"This song's about Oxford, I s'pose," says Thom Yorke, managing to sound like a spiteful 25-year-old adolescent. Then he starts singing: "I can't afford to breathe in this town..."
He's lying this time. This afternoon, there were gaggles of Japanese kids clustered by the stage door, dissolving in excitement whenever a member of Thom's group crossed their path. Hours later, when he starts songs that the more hysterical pockets of the crowd recognise, people start squealing. There's a celebratory, rather frantic mood about tonight, as though the most devout members of Radiohead's public (concentrated, inevitably, in their home town) are willing them on, extending their arms so as to push them on to the next stage.
And they'll get there, of course: the swathes of new songs played tonight say as much. If My Iron Lung showed them groping towards a new sophistication, leaving behind the last generic vestiges of indie-rock and moving towards everyman appeal and something approaching timelessness, tonight proves it conclusively. Put simply, much of Radiohead's new stuff appears to be all but classic.
You know as much when Planet Telex finds Johnny Greenwood stabbing at a borrowed keyboard, making it sound like a refugee from the opening bars of "Won't Get Fooled Again", until it ends up being a flab-free relative of U2's Bullet The Blue Sky; when Just sounds like The Beatles' Dear Prudence being re-routed through an array of fuzz- pedals; when Fake Plastic Trees and Street Spirit take Thom's trademark barbed ennui and advance it by furlongs.

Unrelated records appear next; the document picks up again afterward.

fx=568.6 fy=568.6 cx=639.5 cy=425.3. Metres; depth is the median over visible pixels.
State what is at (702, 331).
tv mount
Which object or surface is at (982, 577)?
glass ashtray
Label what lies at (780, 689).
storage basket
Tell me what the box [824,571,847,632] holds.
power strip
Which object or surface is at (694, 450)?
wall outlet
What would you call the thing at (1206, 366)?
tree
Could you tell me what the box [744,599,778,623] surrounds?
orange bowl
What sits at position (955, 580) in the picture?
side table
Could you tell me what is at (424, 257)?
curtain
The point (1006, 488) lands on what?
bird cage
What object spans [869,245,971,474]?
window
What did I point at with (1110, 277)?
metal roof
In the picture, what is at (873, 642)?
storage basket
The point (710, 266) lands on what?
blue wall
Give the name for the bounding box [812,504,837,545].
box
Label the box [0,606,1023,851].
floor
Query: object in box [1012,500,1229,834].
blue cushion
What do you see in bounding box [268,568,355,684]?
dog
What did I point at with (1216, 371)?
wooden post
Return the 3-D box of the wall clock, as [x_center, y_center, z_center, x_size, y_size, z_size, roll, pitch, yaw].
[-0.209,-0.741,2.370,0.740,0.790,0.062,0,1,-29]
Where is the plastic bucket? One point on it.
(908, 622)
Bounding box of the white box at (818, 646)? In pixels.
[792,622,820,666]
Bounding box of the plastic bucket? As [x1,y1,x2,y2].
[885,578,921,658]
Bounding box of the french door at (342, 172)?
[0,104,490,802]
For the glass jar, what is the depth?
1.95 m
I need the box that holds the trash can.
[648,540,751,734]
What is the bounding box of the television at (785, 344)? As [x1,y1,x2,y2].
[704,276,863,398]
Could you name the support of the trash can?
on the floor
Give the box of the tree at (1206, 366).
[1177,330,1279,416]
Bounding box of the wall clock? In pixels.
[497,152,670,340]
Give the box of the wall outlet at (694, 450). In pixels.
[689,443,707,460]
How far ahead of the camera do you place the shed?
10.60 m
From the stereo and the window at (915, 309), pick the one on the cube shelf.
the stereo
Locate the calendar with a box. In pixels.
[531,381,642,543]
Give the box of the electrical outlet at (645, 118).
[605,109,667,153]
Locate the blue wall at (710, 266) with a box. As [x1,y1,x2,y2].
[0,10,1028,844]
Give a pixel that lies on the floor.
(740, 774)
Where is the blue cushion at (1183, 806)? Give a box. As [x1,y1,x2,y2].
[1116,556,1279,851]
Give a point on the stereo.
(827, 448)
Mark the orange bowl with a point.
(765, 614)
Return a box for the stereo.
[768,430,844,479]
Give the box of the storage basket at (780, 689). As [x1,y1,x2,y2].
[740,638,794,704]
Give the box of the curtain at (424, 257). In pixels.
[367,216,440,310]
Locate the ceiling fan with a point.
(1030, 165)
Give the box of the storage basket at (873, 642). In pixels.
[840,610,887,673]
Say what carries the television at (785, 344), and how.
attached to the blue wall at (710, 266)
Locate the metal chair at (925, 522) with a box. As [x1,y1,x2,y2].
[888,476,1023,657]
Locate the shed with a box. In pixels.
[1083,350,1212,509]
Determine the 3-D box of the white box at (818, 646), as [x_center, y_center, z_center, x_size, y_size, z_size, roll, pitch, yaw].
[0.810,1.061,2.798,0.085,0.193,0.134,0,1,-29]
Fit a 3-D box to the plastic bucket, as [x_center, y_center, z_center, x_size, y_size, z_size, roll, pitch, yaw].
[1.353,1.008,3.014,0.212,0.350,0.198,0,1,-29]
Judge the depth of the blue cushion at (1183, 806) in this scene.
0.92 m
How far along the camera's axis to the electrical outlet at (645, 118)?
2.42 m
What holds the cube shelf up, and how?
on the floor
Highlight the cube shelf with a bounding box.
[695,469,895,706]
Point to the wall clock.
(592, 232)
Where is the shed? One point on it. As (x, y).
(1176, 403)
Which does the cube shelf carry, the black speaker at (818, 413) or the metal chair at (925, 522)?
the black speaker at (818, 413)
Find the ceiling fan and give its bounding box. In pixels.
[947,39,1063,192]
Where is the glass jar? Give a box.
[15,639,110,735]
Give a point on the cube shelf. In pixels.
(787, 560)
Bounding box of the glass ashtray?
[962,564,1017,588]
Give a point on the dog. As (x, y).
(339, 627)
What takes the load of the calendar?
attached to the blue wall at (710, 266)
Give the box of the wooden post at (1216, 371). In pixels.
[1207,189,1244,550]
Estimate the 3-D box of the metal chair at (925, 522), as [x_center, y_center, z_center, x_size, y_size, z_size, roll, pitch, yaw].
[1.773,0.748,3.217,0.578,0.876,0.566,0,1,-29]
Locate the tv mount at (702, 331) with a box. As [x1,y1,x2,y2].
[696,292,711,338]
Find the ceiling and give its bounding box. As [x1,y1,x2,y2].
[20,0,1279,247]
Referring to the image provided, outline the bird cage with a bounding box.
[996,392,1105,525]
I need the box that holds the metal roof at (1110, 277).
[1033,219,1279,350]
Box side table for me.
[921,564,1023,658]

Before (Prove Yourself, Creep, Thinking About You), he'd sneer at the rest of the world while simultaneously sounding like someone who regretted his exclusion. Now, with good reason, he has it in him to sound like someone thrusting his non-conformity in the face of the world and asking them what they're going to do about it. Every aspect of him and his group has been pumped fill of strident self- confidence - so even the old songs sound like they've been comprehensively re-invented. Anyone Can Play Guitar is now peppered by squalling, discordant touches that make it sound like an extended fit of pique.

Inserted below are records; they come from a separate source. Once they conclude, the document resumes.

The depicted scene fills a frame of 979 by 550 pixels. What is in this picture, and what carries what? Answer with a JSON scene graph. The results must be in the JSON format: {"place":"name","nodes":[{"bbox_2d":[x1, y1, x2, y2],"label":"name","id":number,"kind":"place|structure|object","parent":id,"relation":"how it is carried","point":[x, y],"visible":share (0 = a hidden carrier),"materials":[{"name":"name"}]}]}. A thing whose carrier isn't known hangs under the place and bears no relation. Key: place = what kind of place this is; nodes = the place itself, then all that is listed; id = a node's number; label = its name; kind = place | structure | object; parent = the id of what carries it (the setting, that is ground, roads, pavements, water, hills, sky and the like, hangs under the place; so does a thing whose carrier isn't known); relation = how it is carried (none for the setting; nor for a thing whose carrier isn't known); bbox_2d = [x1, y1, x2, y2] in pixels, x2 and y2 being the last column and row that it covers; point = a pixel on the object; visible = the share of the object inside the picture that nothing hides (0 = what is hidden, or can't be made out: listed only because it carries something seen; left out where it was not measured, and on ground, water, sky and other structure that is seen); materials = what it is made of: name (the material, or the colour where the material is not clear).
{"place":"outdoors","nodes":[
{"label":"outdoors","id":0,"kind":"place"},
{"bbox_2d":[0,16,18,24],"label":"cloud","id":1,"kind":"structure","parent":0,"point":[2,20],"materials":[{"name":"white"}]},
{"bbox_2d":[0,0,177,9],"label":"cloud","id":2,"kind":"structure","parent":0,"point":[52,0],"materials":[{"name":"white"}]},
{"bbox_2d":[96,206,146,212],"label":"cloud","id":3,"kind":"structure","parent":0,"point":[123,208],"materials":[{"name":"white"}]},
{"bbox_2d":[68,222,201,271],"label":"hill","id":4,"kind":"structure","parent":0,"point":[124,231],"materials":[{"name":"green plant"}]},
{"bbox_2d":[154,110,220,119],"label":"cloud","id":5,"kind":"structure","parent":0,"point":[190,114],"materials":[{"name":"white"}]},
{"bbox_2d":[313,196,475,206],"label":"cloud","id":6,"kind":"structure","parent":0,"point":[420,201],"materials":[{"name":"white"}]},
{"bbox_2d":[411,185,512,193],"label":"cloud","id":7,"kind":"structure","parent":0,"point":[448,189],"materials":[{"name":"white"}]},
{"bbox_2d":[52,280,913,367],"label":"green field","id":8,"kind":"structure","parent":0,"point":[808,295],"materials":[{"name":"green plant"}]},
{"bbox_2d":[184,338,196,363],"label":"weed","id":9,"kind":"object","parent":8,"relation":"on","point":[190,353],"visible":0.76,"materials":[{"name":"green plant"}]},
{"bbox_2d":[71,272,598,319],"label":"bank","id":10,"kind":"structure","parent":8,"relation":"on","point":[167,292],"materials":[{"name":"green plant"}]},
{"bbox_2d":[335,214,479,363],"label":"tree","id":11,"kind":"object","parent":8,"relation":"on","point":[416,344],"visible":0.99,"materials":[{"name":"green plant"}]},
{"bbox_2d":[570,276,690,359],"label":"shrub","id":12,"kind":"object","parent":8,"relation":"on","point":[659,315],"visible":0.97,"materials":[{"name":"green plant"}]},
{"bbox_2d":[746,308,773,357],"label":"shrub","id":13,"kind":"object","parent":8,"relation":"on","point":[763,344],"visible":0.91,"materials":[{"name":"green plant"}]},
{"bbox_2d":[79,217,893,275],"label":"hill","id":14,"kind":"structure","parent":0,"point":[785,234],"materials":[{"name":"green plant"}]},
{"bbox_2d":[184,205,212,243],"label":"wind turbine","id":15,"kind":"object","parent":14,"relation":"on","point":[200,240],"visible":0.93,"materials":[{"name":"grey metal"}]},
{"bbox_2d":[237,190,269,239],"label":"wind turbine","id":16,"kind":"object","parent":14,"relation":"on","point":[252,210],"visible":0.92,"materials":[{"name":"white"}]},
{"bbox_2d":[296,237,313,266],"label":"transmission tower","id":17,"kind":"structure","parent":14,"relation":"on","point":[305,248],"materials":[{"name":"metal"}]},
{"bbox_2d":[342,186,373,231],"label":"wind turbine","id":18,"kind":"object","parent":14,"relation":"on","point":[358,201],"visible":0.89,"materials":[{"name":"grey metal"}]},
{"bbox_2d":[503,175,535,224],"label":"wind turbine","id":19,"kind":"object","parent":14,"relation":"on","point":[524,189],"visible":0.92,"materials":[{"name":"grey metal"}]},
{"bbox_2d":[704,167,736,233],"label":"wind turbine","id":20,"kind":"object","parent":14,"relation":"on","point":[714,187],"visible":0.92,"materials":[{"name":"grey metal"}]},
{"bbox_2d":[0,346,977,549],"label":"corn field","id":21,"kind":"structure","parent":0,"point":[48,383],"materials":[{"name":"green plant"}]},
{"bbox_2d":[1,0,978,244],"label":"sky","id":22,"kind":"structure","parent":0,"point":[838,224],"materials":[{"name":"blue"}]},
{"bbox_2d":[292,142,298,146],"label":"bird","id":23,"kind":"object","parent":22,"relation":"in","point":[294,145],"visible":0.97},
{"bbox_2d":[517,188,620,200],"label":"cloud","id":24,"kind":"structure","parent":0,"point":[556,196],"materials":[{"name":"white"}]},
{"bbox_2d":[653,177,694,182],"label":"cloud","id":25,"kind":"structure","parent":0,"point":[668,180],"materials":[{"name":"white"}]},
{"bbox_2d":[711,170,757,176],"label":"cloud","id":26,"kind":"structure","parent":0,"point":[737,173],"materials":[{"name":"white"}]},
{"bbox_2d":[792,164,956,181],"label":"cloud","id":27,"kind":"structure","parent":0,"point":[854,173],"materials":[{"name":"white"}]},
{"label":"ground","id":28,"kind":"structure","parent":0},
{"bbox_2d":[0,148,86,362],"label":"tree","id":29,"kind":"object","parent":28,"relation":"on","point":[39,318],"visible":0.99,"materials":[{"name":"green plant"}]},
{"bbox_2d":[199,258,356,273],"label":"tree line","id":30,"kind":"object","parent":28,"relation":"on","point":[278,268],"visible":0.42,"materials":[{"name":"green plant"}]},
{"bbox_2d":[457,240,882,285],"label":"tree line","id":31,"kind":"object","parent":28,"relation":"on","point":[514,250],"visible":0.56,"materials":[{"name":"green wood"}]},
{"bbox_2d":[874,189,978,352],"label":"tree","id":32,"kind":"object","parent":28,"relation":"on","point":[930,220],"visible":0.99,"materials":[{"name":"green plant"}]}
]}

Stop Whispering, though it contains the ever- embarrassing moment when Thom utters "F--- you" to some unnamed foe, is suddenly coated in the kind of spaceship noises that grace Spiritualized records. Only Creep avoids any kind of makeover; it's handed over to the crowd halfway through, as if Thom wants rid of it, so as everyone can immerse themselves in the new songs without constantly glancing backwards.
Right at the end they play You. As its inaugural bars tumble from the speakers, the teenage fan club - concentrated for some reason at the back of the stalls - squeal their loudest squeals, dazzling white light drenches the group, and Thom starts making the bow-legged movements that give him the appearance of someone being electrocuted. That's when it all becomes transparent. So....
Forget about the fact that they look like the most unlikely heroes imaginable. Drag out the windswept photo locations, the leather trousers and the waiting list for the pantheon of great, great groups.
Because all of a sudden,
Radiohead are worthy of it all. Honestly.